§ **EXERCISE**: With the pictures left out, write every entry down exactly.

[Document images with source code]

-------------------------

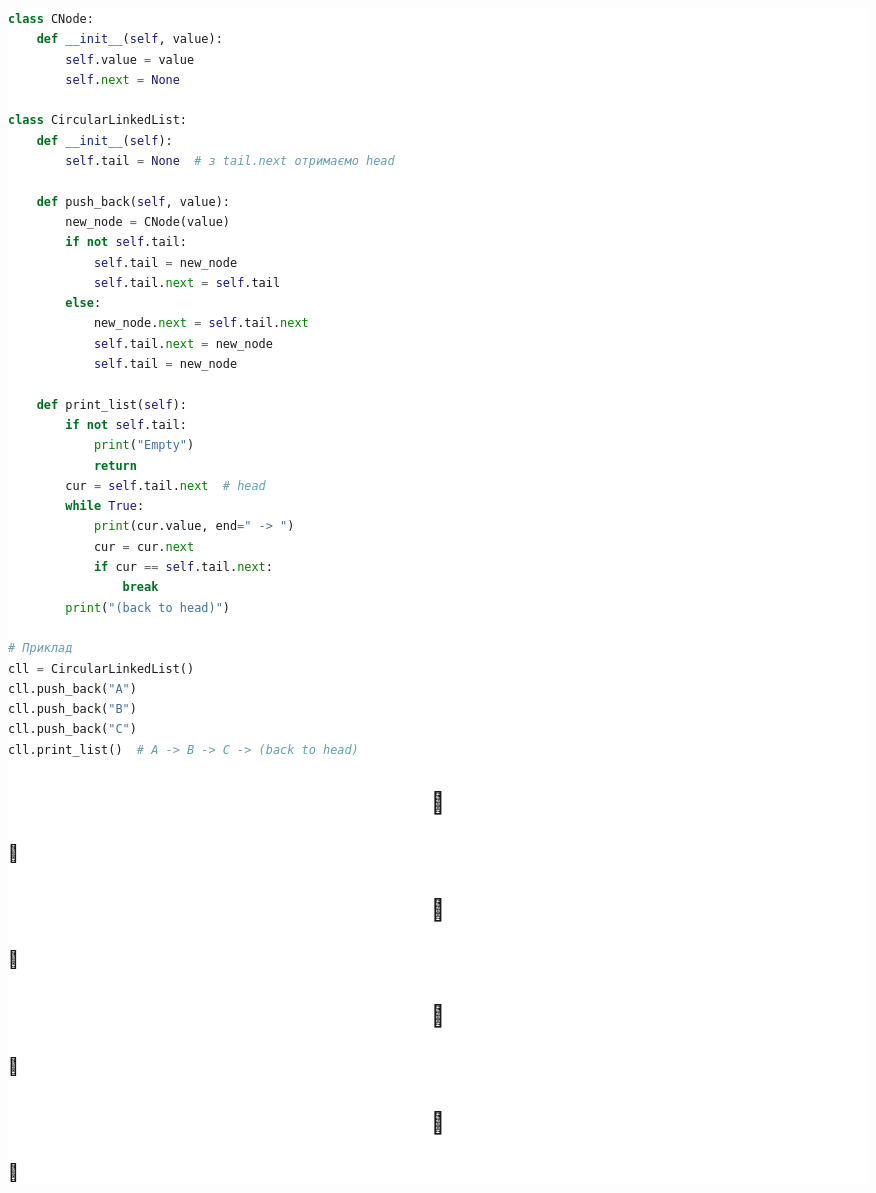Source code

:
 ```python
class CNode:
    def __init__(self, value):
        self.value = value
        self.next = None

class CircularLinkedList:
    def __init__(self):
        self.tail = None  # з tail.next отримаємо head

    def push_back(self, value):
        new_node = CNode(value)
        if not self.tail:
            self.tail = new_node
            self.tail.next = self.tail
        else:
            new_node.next = self.tail.next
            self.tail.next = new_node
            self.tail = new_node

    def print_list(self):
        if not self.tail:
            print("Empty")
            return
        cur = self.tail.next  # head
        while True:
            print(cur.value, end=" -> ")
            cur = cur.next
            if cur == self.tail.next:
                break
        print("(back to head)")

# Приклад
cll = CircularLinkedList()
cll.push_back("A")
cll.push_back("B")
cll.push_back("C")
cll.print_list()  # A -> B -> C -> (back to head)
```


## <h2 style = 'text-align:center'><b>📖 </b></h2>
### 📌
## <h2 style = 'text-align:center'><b>📖 </b></h2>
### 📌

## <h2 style = 'text-align:center'><b>📖 </b></h2>
### 📌
## <h2 style = 'text-align:center'><b>📖 </b></h2>
### 📌
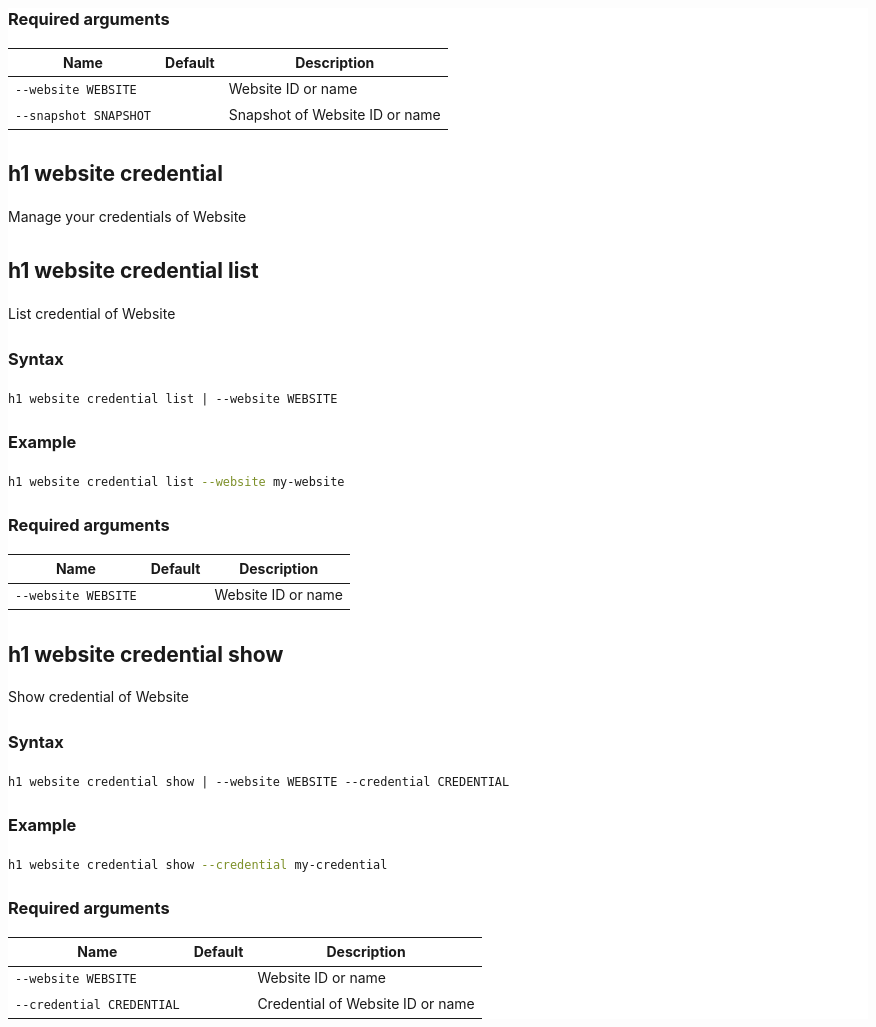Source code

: ### Required arguments

| Name | Default | Description |
| ---- | ------- | ----------- |
| ```--website WEBSITE``` |  | Website ID or name |
| ```--snapshot SNAPSHOT``` |  | Snapshot of Website ID or name |

## h1 website credential

Manage your credentials of Website

## h1 website credential list

List credential of Website

### Syntax

```h1 website credential list | --website WEBSITE```
### Example

```bash
h1 website credential list --website my-website
```

### Required arguments

| Name | Default | Description |
| ---- | ------- | ----------- |
| ```--website WEBSITE``` |  | Website ID or name |

## h1 website credential show

Show credential of Website

### Syntax

```h1 website credential show | --website WEBSITE --credential CREDENTIAL```
### Example

```bash
h1 website credential show --credential my-credential
```

### Required arguments

| Name | Default | Description |
| ---- | ------- | ----------- |
| ```--website WEBSITE``` |  | Website ID or name |
| ```--credential CREDENTIAL``` |  | Credential of Website ID or name |
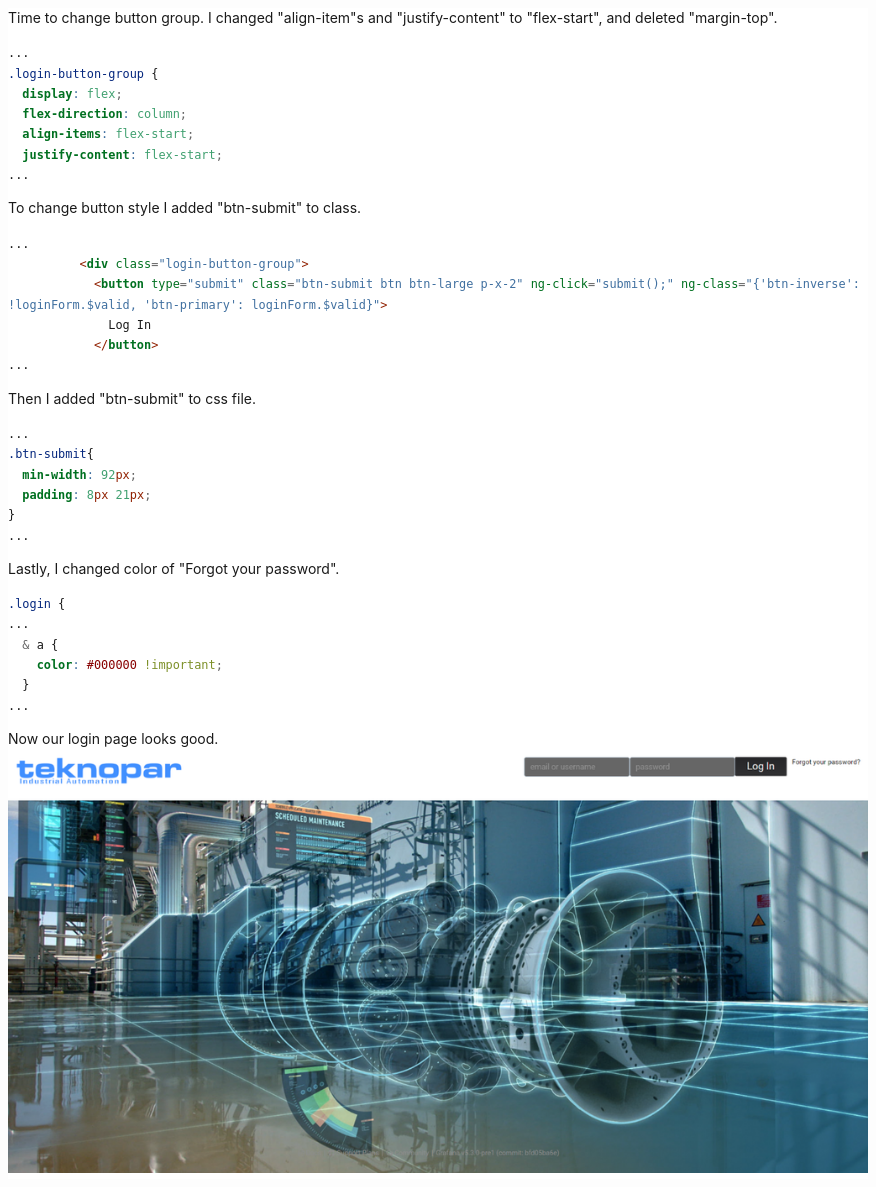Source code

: Time to change button group. I changed "align-item"s and "justify-content" to "flex-start", and deleted "margin-top".
```css
...
.login-button-group {
  display: flex;
  flex-direction: column;
  align-items: flex-start;
  justify-content: flex-start;
...
```
To change button style I added "btn-submit" to class.
```html
...
          <div class="login-button-group">
            <button type="submit" class="btn-submit btn btn-large p-x-2" ng-click="submit();" ng-class="{'btn-inverse': !loginForm.$valid, 'btn-primary': loginForm.$valid}">
              Log In
            </button>
...
```
Then I added "btn-submit" to css file.
```css
...
.btn-submit{
  min-width: 92px;
  padding: 8px 21px;
}
...
```
Lastly, I changed color of "Forgot your password".
```css
.login {
...
  & a {
    color: #000000 !important;
  }
...
```
Now our login page looks good.
![Login Page Changed](screenshots/img_8.png)

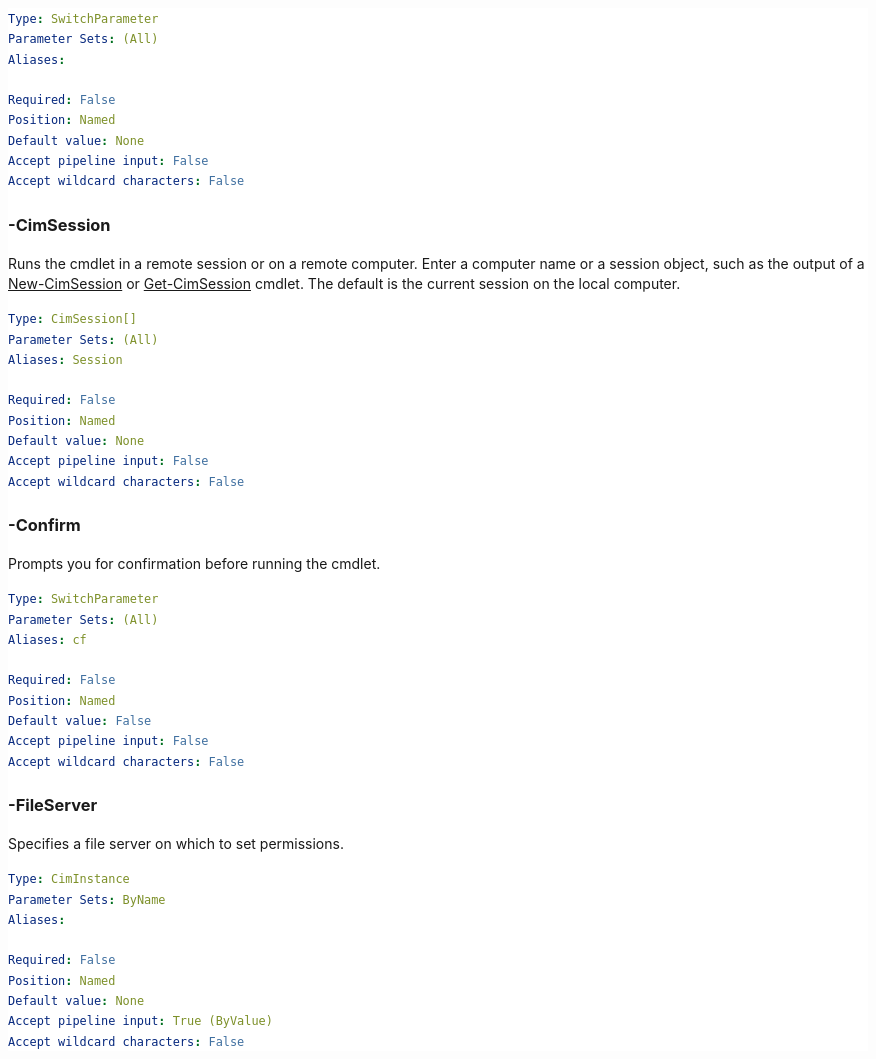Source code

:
 ```yaml
Type: SwitchParameter
Parameter Sets: (All)
Aliases: 

Required: False
Position: Named
Default value: None
Accept pipeline input: False
Accept wildcard characters: False
```

### -CimSession
Runs the cmdlet in a remote session or on a remote computer.
Enter a computer name or a session object, such as the output of a [New-CimSession](http://go.microsoft.com/fwlink/p/?LinkId=227967) or [Get-CimSession](http://go.microsoft.com/fwlink/p/?LinkId=227966) cmdlet.
The default is the current session on the local computer.

```yaml
Type: CimSession[]
Parameter Sets: (All)
Aliases: Session

Required: False
Position: Named
Default value: None
Accept pipeline input: False
Accept wildcard characters: False
```

### -Confirm
Prompts you for confirmation before running the cmdlet.

```yaml
Type: SwitchParameter
Parameter Sets: (All)
Aliases: cf

Required: False
Position: Named
Default value: False
Accept pipeline input: False
Accept wildcard characters: False
```

### -FileServer
Specifies a file server on which to set permissions.

```yaml
Type: CimInstance
Parameter Sets: ByName
Aliases: 

Required: False
Position: Named
Default value: None
Accept pipeline input: True (ByValue)
Accept wildcard characters: False
```
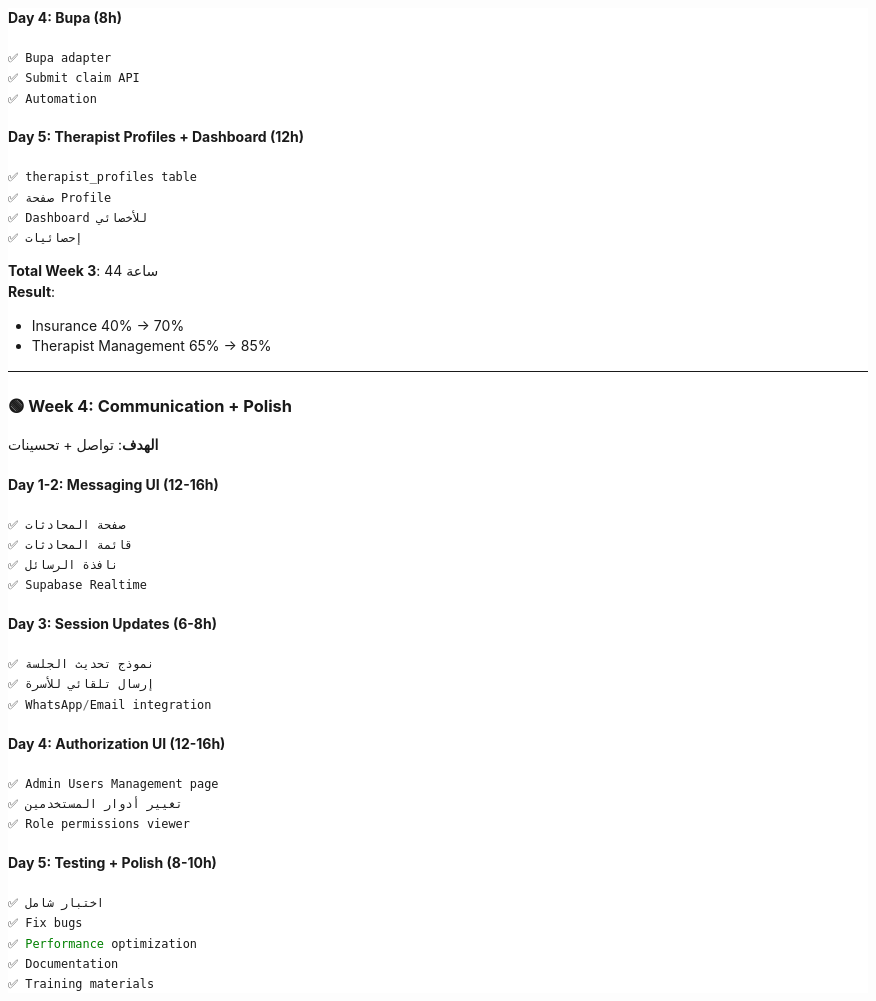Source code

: #### Day 4: Bupa (8h)

```typescript
✅ Bupa adapter
✅ Submit claim API
✅ Automation
```

#### Day 5: Therapist Profiles + Dashboard (12h)

```typescript
✅ therapist_profiles table
✅ صفحة Profile
✅ Dashboard للأخصائي
✅ إحصائيات
```

**Total Week 3**: 44 ساعة  
**Result**:

- Insurance 40% → 70%
- Therapist Management 65% → 85%

---

### 🟢 Week 4: Communication + Polish

**الهدف**: تواصل + تحسينات

#### Day 1-2: Messaging UI (12-16h)

```typescript
✅ صفحة المحادثات
✅ قائمة المحادثات
✅ نافذة الرسائل
✅ Supabase Realtime
```

#### Day 3: Session Updates (6-8h)

```typescript
✅ نموذج تحديث الجلسة
✅ إرسال تلقائي للأسرة
✅ WhatsApp/Email integration
```

#### Day 4: Authorization UI (12-16h)

```typescript
✅ Admin Users Management page
✅ تغيير أدوار المستخدمين
✅ Role permissions viewer
```

#### Day 5: Testing + Polish (8-10h)

```typescript
✅ اختبار شامل
✅ Fix bugs
✅ Performance optimization
✅ Documentation
✅ Training materials
```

-------------------------

§ **EXERCISE RESPONSE**:
Source code

:
 ```python
class CNode:
    def __init__(self, value):
        self.value = value
        self.next = None

class CircularLinkedList:
    def __init__(self):
        self.tail = None  # з tail.next отримаємо head

    def push_back(self, value):
        new_node = CNode(value)
        if not self.tail:
            self.tail = new_node
            self.tail.next = self.tail
        else:
            new_node.next = self.tail.next
            self.tail.next = new_node
            self.tail = new_node

    def print_list(self):
        if not self.tail:
            print("Empty")
            return
        cur = self.tail.next  # head
        while True:
            print(cur.value, end=" -> ")
            cur = cur.next
            if cur == self.tail.next:
                break
        print("(back to head)")

# Приклад
cll = CircularLinkedList()
cll.push_back("A")
cll.push_back("B")
cll.push_back("C")
cll.print_list()  # A -> B -> C -> (back to head)
```


## <h2 style = 'text-align:center'><b>📖 </b></h2>
### 📌
## <h2 style = 'text-align:center'><b>📖 </b></h2>
### 📌

## <h2 style = 'text-align:center'><b>📖 </b></h2>
### 📌
## <h2 style = 'text-align:center'><b>📖 </b></h2>
### 📌
Source code

: ### Required arguments

| Name | Default | Description |
| ---- | ------- | ----------- |
| ```--website WEBSITE``` |  | Website ID or name |
| ```--snapshot SNAPSHOT``` |  | Snapshot of Website ID or name |

## h1 website credential

Manage your credentials of Website

## h1 website credential list

List credential of Website

### Syntax

```h1 website credential list | --website WEBSITE```
### Example

```bash
h1 website credential list --website my-website
```

### Required arguments

| Name | Default | Description |
| ---- | ------- | ----------- |
| ```--website WEBSITE``` |  | Website ID or name |

## h1 website credential show

Show credential of Website

### Syntax

```h1 website credential show | --website WEBSITE --credential CREDENTIAL```
### Example

```bash
h1 website credential show --credential my-credential
```

### Required arguments

| Name | Default | Description |
| ---- | ------- | ----------- |
| ```--website WEBSITE``` |  | Website ID or name |
| ```--credential CREDENTIAL``` |  | Credential of Website ID or name |
Source code

: Time to change button group. I changed "align-item"s and "justify-content" to "flex-start", and deleted "margin-top".
```css
...
.login-button-group {
  display: flex;
  flex-direction: column;
  align-items: flex-start;
  justify-content: flex-start;
...
```
To change button style I added "btn-submit" to class.
```html
...
          <div class="login-button-group">
            <button type="submit" class="btn-submit btn btn-large p-x-2" ng-click="submit();" ng-class="{'btn-inverse': !loginForm.$valid, 'btn-primary': loginForm.$valid}">
              Log In
            </button>
...
```
Then I added "btn-submit" to css file.
```css
...
.btn-submit{
  min-width: 92px;
  padding: 8px 21px;
}
...
```
Lastly, I changed color of "Forgot your password".
```css
.login {
...
  & a {
    color: #000000 !important;
  }
...
```
Now our login page looks good.
![Login Page Changed](screenshots/img_8.png)

Source code

:
 ```yaml
Type: SwitchParameter
Parameter Sets: (All)
Aliases: 

Required: False
Position: Named
Default value: None
Accept pipeline input: False
Accept wildcard characters: False
```

### -CimSession
Runs the cmdlet in a remote session or on a remote computer.
Enter a computer name or a session object, such as the output of a [New-CimSession](http://go.microsoft.com/fwlink/p/?LinkId=227967) or [Get-CimSession](http://go.microsoft.com/fwlink/p/?LinkId=227966) cmdlet.
The default is the current session on the local computer.

```yaml
Type: CimSession[]
Parameter Sets: (All)
Aliases: Session

Required: False
Position: Named
Default value: None
Accept pipeline input: False
Accept wildcard characters: False
```

### -Confirm
Prompts you for confirmation before running the cmdlet.

```yaml
Type: SwitchParameter
Parameter Sets: (All)
Aliases: cf

Required: False
Position: Named
Default value: False
Accept pipeline input: False
Accept wildcard characters: False
```

### -FileServer
Specifies a file server on which to set permissions.

```yaml
Type: CimInstance
Parameter Sets: ByName
Aliases: 

Required: False
Position: Named
Default value: None
Accept pipeline input: True (ByValue)
Accept wildcard characters: False
```
Source code

: #### Day 4: Bupa (8h)

```typescript
✅ Bupa adapter
✅ Submit claim API
✅ Automation
```

#### Day 5: Therapist Profiles + Dashboard (12h)

```typescript
✅ therapist_profiles table
✅ صفحة Profile
✅ Dashboard للأخصائي
✅ إحصائيات
```

**Total Week 3**: 44 ساعة  
**Result**:

- Insurance 40% → 70%
- Therapist Management 65% → 85%

---

### 🟢 Week 4: Communication + Polish

**الهدف**: تواصل + تحسينات

#### Day 1-2: Messaging UI (12-16h)

```typescript
✅ صفحة المحادثات
✅ قائمة المحادثات
✅ نافذة الرسائل
✅ Supabase Realtime
```

#### Day 3: Session Updates (6-8h)

```typescript
✅ نموذج تحديث الجلسة
✅ إرسال تلقائي للأسرة
✅ WhatsApp/Email integration
```

#### Day 4: Authorization UI (12-16h)

```typescript
✅ Admin Users Management page
✅ تغيير أدوار المستخدمين
✅ Role permissions viewer
```

#### Day 5: Testing + Polish (8-10h)

```typescript
✅ اختبار شامل
✅ Fix bugs
✅ Performance optimization
✅ Documentation
✅ Training materials
```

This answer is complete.